Centinaia di cittadini hanno partecipato ieri alla seduta aperta del Consiglio comunale che si è tenuto in piazza IV novembre. Al centro della discussione il futuro dell’ospedale Padre Pio alla luce dei provvedimenti contenuti nel piano di riordino della rete ospedaliera che il presidente della Regione Lazio, Renata Polverini, ha presentato al Ministero della Salute. All’incontro hanno preso parte anche gli amministratori dei Comuni vicini (Manziana, Canale Monterano, Oriolo Romano, Ladispoli, Trevignano Romano) e alcuni dei rappresentanti eletti nel territorio, come l’On. Pietro Tidei; il Consigliere regionale Carlo Lucherini; e il Consigliere provinciale, Emiliano Minnucci.

Al termmine della discussione pubblica, in cui si sono alternate diverse testimonianze delle istituzioni, degli operatori del nosocomio e della cittadinanza, è stata votata una delibera conclusiva con la quale il Consiglio comunale di Bracciano prende una posizione nettamente contraria alla riconversione dell’ospedale Padre Pio in punto di primo intervento (che equivarebbe a una sua chiusura in virtù della cancellazione dei posti letto day hospital e di quelli di degenza), a causa delle funeste conseguenze del provvedimento che priverebbe circa 120mila cittadini di un ospedale territoriale facilmente raggiungibile, mettendo a serio rischio il loro diritto a un’assistenza sanitaria pubblica. Nello stesso documento, inoltre, si chiede alle istituzioni regionali e al Ministero di rivedere la decisione adottata e, pur essendo coscienti della necessità di effettuare un riordino del sistema sanitario regionale, si propone un potenziamento e un rilancio della struttura (che ha tutti i presupposti per costituirsi come polo di eccellenza) al fine di non disperdere il know how del personale impiegato e non vanificare i significativi investimenti economici realizzati in questi anni nella struttura.

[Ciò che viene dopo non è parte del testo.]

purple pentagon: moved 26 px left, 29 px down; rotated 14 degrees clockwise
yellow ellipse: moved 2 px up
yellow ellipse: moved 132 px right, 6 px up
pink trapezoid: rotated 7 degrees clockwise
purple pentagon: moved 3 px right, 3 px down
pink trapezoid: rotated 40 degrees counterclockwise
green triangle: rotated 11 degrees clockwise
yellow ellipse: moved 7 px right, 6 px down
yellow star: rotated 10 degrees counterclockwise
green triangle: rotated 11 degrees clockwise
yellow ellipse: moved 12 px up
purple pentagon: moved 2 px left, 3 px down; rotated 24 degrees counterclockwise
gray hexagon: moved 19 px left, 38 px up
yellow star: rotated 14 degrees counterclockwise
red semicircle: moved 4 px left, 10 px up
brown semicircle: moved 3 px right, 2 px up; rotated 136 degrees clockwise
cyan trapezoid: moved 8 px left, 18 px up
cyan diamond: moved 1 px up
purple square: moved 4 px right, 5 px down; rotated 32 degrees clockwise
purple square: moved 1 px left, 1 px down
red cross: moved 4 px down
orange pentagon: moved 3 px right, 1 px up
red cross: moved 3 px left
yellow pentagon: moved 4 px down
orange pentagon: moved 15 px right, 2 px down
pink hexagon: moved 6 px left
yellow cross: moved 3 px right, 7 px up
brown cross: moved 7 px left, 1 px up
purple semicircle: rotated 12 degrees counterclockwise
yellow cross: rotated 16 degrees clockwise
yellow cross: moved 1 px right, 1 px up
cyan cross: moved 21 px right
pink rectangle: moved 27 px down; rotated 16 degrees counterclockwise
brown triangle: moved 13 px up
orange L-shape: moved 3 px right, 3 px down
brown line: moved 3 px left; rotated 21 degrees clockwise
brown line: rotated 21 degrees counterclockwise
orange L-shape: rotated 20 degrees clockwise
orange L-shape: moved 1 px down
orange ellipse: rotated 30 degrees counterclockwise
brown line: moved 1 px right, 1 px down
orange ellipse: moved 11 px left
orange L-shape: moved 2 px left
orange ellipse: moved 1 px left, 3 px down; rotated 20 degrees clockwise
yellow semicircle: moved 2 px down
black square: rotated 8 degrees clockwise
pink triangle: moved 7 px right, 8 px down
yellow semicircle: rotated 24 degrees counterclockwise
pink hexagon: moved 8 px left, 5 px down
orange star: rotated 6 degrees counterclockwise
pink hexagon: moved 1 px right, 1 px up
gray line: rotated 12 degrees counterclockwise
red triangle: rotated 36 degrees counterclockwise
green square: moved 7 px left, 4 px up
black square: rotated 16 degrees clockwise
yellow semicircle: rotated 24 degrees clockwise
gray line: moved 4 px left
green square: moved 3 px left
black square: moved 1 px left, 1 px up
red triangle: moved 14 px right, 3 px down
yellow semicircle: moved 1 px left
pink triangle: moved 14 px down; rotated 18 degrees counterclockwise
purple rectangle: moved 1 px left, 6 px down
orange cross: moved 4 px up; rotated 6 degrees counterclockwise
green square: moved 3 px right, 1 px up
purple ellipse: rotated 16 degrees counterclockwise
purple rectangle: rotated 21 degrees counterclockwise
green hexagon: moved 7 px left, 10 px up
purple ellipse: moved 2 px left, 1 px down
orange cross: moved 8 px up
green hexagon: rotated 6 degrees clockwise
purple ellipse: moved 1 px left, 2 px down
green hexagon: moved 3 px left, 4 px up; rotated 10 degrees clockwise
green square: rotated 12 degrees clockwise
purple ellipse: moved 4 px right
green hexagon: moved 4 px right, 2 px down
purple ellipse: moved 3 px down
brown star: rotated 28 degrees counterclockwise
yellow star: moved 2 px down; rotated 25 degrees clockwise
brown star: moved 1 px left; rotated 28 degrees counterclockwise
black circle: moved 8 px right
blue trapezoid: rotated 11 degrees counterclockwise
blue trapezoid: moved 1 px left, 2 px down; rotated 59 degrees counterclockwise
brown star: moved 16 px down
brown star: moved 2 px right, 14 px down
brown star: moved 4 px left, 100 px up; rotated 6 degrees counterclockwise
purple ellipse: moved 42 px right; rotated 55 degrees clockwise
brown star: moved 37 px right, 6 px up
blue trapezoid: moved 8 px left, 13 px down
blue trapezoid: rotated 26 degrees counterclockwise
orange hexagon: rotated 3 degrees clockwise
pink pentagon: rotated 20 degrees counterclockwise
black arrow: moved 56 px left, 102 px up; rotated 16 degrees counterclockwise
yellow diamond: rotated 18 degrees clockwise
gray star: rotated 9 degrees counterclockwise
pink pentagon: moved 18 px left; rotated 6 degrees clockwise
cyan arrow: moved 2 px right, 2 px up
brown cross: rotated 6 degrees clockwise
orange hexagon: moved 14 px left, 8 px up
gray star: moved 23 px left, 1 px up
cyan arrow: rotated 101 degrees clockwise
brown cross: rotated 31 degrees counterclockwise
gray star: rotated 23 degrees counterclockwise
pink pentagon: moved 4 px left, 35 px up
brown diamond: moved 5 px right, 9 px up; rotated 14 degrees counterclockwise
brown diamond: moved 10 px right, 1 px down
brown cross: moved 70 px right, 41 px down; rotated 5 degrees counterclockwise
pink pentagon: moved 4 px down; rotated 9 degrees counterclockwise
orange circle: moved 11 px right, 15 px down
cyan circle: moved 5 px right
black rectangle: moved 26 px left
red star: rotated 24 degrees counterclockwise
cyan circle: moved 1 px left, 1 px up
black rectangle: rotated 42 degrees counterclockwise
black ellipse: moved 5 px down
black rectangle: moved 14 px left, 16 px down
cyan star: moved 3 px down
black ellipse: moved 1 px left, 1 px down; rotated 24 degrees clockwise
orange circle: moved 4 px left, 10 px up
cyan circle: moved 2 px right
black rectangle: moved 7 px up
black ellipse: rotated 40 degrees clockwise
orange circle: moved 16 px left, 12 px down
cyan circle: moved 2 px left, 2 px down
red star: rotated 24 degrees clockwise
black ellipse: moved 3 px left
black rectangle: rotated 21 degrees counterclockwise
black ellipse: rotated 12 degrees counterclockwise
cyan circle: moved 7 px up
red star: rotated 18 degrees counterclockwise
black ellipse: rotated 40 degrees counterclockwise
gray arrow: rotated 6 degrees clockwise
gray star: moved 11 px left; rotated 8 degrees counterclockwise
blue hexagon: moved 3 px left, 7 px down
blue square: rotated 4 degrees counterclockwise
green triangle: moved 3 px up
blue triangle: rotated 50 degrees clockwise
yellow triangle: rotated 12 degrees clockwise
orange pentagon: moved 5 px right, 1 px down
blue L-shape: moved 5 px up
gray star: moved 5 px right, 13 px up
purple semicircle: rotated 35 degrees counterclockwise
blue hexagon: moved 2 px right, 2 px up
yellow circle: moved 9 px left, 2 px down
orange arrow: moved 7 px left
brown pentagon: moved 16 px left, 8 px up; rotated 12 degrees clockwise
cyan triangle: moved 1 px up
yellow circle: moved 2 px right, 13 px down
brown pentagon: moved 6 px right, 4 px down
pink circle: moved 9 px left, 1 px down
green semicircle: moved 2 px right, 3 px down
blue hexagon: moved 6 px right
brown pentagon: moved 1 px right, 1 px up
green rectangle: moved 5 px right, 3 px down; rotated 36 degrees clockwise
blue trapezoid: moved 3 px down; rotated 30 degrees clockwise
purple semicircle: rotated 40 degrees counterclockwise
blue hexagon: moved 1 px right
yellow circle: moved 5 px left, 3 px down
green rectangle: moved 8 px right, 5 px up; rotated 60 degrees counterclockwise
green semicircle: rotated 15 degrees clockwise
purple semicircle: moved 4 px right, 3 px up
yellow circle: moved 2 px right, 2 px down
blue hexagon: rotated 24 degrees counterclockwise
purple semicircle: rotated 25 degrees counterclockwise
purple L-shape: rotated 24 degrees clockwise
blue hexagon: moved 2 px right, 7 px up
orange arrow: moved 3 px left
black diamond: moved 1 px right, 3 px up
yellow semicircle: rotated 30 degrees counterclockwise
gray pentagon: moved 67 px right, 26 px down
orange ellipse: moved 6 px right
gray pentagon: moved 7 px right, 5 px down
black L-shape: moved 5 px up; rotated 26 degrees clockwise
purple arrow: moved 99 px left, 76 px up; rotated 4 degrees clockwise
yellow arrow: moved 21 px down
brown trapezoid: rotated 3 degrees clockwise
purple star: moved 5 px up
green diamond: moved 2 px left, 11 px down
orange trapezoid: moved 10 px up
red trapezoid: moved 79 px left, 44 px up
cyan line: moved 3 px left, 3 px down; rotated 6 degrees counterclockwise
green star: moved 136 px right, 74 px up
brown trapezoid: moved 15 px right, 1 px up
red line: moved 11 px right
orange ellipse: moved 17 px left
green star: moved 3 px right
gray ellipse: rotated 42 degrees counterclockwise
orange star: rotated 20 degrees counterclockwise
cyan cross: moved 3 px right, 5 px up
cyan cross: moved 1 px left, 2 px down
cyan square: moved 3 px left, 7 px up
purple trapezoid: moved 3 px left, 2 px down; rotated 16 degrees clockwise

La delibera ha avuto il voto favorevole dell’intero Consiglio comunale. I consiglieri di minoranza del Pdl hanno chiesto, con la propria dichiarazione di voto, la convocazione di un tavolo istitituzionale e un confronto con la Presidente Polverini.

Nel frattempo, la mobilitazione continua e altre azioni di protesta seguiranno a quelle di ieri. Per gestirle i sindaci e gli amministratori del territorio costituiranno un coordinamento che pianificherà le azioni di mobilitazione dei prossimi giorni. Intanto, già domani, dalle ore 7, si terrà un nuovo presidio di fronte all’ospedale Padre Pio, per non abbassare l’attenzione della cittadinanza su questa delicata vicenda. Prosegue, inoltre, la raccolta di firme contro la chiusura dell’ospedale che, nella sola giornata di ieri, ha registrato oltre mille sottoscrizioni. I cittadini sono poi invitati a esprimere la loro opinione anche via e-mail, scrivendo all’indirizzo di posta elettronica info@comune.bracciano.rm.it. Le lettere saranno poi inviate alla Presidenza della Regione Lazio.

Infine, dal Consiglio comunale è partito un nuovo appello agli amministratori e alle istituzioni del comprensorio affinché si mobilitino e informino la cittadinanza di quanto sta avvenendo, perché solo lavorando tutti insieme, al di là di ogni bandiera, si potranno ottenere dei risultati significativi. L’On Tidei, dal canto suo, ha annunciato che nei prossimi giorni presenterà un’interrogazione parlamentare al Ministro Fazio sulla vicenda.